MormonLeaks: Leaked document sheds light on LDS Church's handling of 7 sex abuse cases

    KUTV file photo from footage of the Salt Lake Temple of the Church of Jesus Christ of Latter-day Saints. (Photo: KUTV)

    (KUTV) — The website MormonLeaks obtained a formerly confidential document that shows how The Church of Jesus Christ of Latter-day Saints, in 2012, handled allegations of sexual assault against missionaries and one stake president.

    Ryan McKnight, founder of MormonLeaks, a website that often publishes documents leaked by people who want to remain anonymous, said the person who leaked the document to him is someone whose credibility is “beyond reproach.”

    The document is titled Special Investigations and Projects. Kirton McKonkie, the name of a Utah law firm, appears in the heading.

    At the foot of each page are the words “Attorney Work Product – Privileged and Confidential.”

    The document summarizes allegations in seven cases and offers a summary on the status or resolution of the case.

    “It seems to show that the Church’s main concern is its image and the aftereffects of this abuse, as opposed to the focus being on the victims,” McKnight said.

    Nowhere does the document indicate that any case was referred to police for investigation.

    Three cases involve missionaries in foreign countries who were accused of sexually abusing children, including an 8-year-old.

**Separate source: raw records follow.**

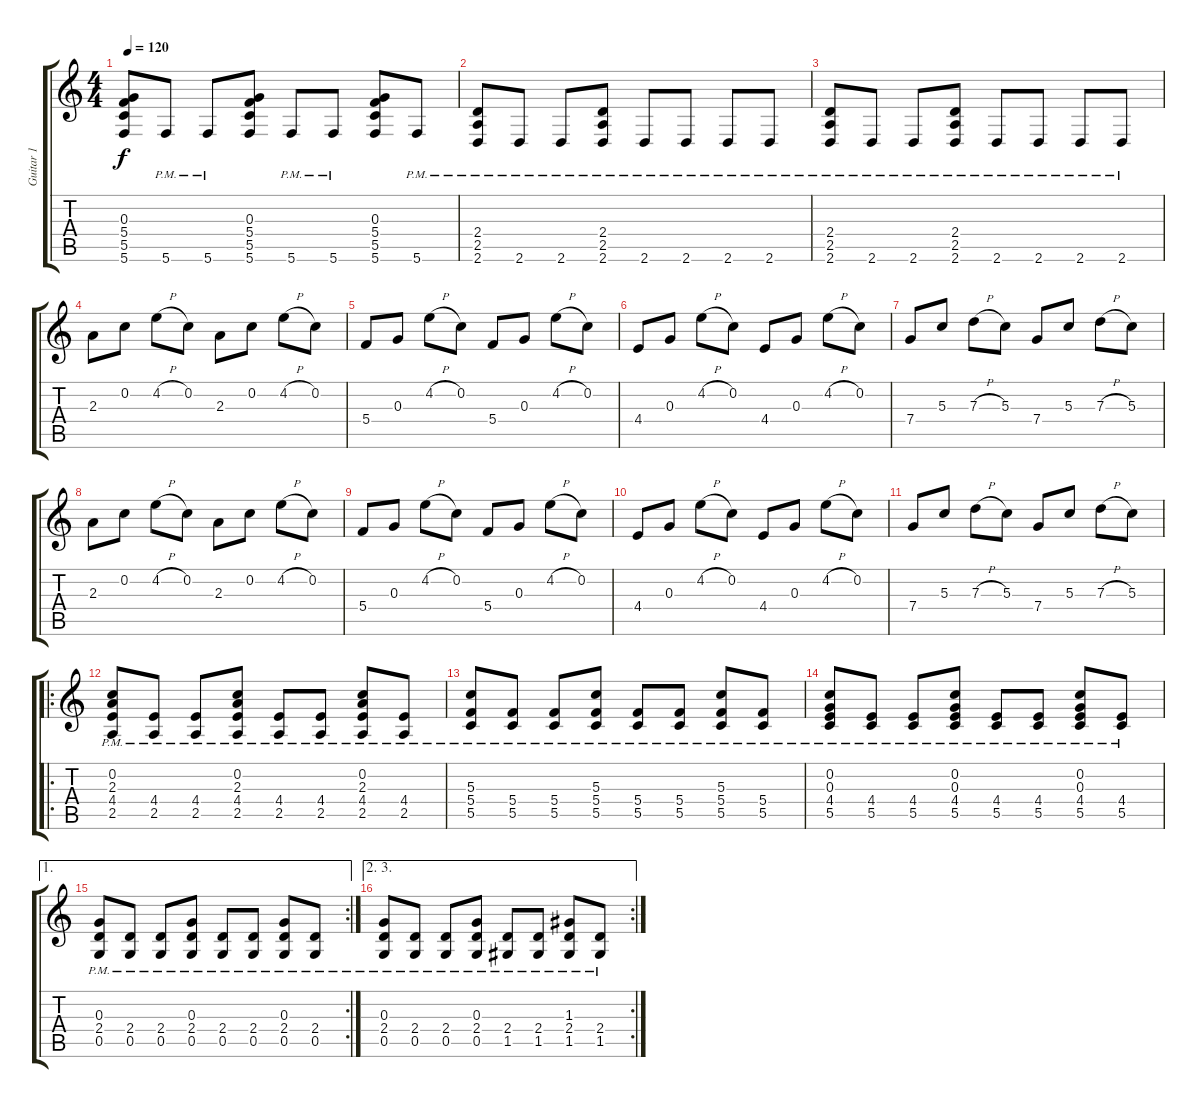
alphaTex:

\track ("Guitar 1" "Guitar 1") {instrument acousticguitarsteel}
\staff {score tabs}
\tuning (E4 C4 G3 C3 G2 C2) {hide}
\ts (4 4)
\tempo 120
\clef g2
\ks c
(0.3 5.4 5.5 5.6).8{dy f} 5.6{pm}.8 5.6{pm}.8 (0.3 5.4 5.5 5.6).8 5.6{pm}.8 5.6{pm}.8 (0.3 5.4 5.5 5.6).8 5.6{pm}.8 |
(2.4{pm} 2.5{pm} 2.6{pm}).8 2.6{pm}.8 2.6{pm}.8 (2.4{pm} 2.5{pm} 2.6{pm}).8 2.6{pm}.8 2.6{pm}.8 2.6{pm}.8 2.6{pm}.8 |
(2.4{pm} 2.5{pm} 2.6{pm}).8 2.6{pm}.8 2.6{pm}.8 (2.4{pm} 2.5{pm} 2.6{pm}).8 2.6{pm}.8 2.6{pm}.8 2.6{pm}.8 2.6{pm}.8 |
2.3.8 0.2.8 4.2{h}.8 0.2.8 2.3.8 0.2.8 4.2{h}.8 0.2.8 |
5.4.8 0.3.8 4.2{h}.8 0.2.8 5.4.8 0.3.8 4.2{h}.8 0.2.8 |
4.4.8 0.3.8 4.2{h}.8 0.2.8 4.4.8 0.3.8 4.2{h}.8 0.2.8 |
7.4.8 5.3.8 7.3{h}.8 5.3.8 7.4.8 5.3.8 7.3{h}.8 5.3.8 |
2.3.8 0.2.8 4.2{h}.8 0.2.8 2.3.8 0.2.8 4.2{h}.8 0.2.8 |
5.4.8 0.3.8 4.2{h}.8 0.2.8 5.4.8 0.3.8 4.2{h}.8 0.2.8 |
4.4.8 0.3.8 4.2{h}.8 0.2.8 4.4.8 0.3.8 4.2{h}.8 0.2.8 |
7.4.8 5.3.8 7.3{h}.8 5.3.8 7.4.8 5.3.8 7.3{h}.8 5.3.8 |
\ro
(0.2{pm} 2.3{pm} 4.4{pm} 2.5).8 (4.4{pm} 2.5).8 (4.4{pm} 2.5).8 (0.2{pm} 2.3{pm} 4.4{pm} 2.5).8 (4.4{pm} 2.5).8 (4.4{pm} 2.5).8 (0.2{pm} 2.3{pm} 4.4{pm} 2.5).8 (4.4{pm} 2.5).8 |
(5.3{pm} 5.4{pm} 5.5).8 (5.4{pm} 5.5).8 (5.4{pm} 5.5).8 (5.3{pm} 5.4{pm} 5.5).8 (5.4{pm} 5.5).8 (5.4{pm} 5.5).8 (5.3{pm} 5.4{pm} 5.5).8 (5.4{pm} 5.5).8 |
(0.2{pm} 0.3{pm} 4.4{pm} 5.5).8 (4.4{pm} 5.5).8 (4.4{pm} 5.5).8 (0.2{pm} 0.3{pm} 4.4{pm} 5.5).8 (4.4{pm} 5.5).8 (4.4{pm} 5.5).8 (0.2{pm} 0.3{pm} 4.4{pm} 5.5).8 (4.4{pm} 5.5).8 |
\ae 1
\rc 2
(0.3{pm} 2.4{pm} 0.5).8 (2.4{pm} 0.5).8 (2.4{pm} 0.5).8 (0.3{pm} 2.4{pm} 0.5).8 (2.4{pm} 0.5).8 (2.4{pm} 0.5).8 (0.3{pm} 2.4{pm} 0.5).8 (2.4{pm} 0.5).8 |
\ae (2 3)
\rc 2
(0.3{pm} 2.4{pm} 0.5).8 (2.4{pm} 0.5).8 (2.4{pm} 0.5).8 (0.3{pm} 2.4{pm} 0.5).8 (2.4{pm} 1.5).8 (2.4{pm} 1.5).8 (1.3{pm} 2.4{pm} 1.5).8 (2.4{pm} 1.5).8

    In that case, the missionary was returned home, but the missionary council “determined no action would be taken.”

    In another case, where a missionary confessed to touching and kissing a 15-year-old girl, the document indicates there was reluctance to notify police.

    “The missionary department is reluctant to send this elder home where he may face prosecution for a felony,” the document states.

    McKnight said he believes the Church should call the police and let them figure out what to do with perpetrators. The Church’s job, in his view, is to focus on taking care of the victims of abuse.

    “I don’t think it’s the Church’s job to adjudicate these cases and to decide whether or not the missionary is guilty,” McKnight said.

    It’s not clear how the Church handles similar allegations today, he said.

    McKnight said he called Kirton McConkie to confirm the authenticity of the document.

    He said the law firm responded via email, only asking him to redact the names of victims before publishing the document.

    2News contacted the law firm and left two voicemails.

    Nobody from the firm returned the calls.

    Calls were also made to The Church of Jesus Christ of Latter-day Saints. They made no comment.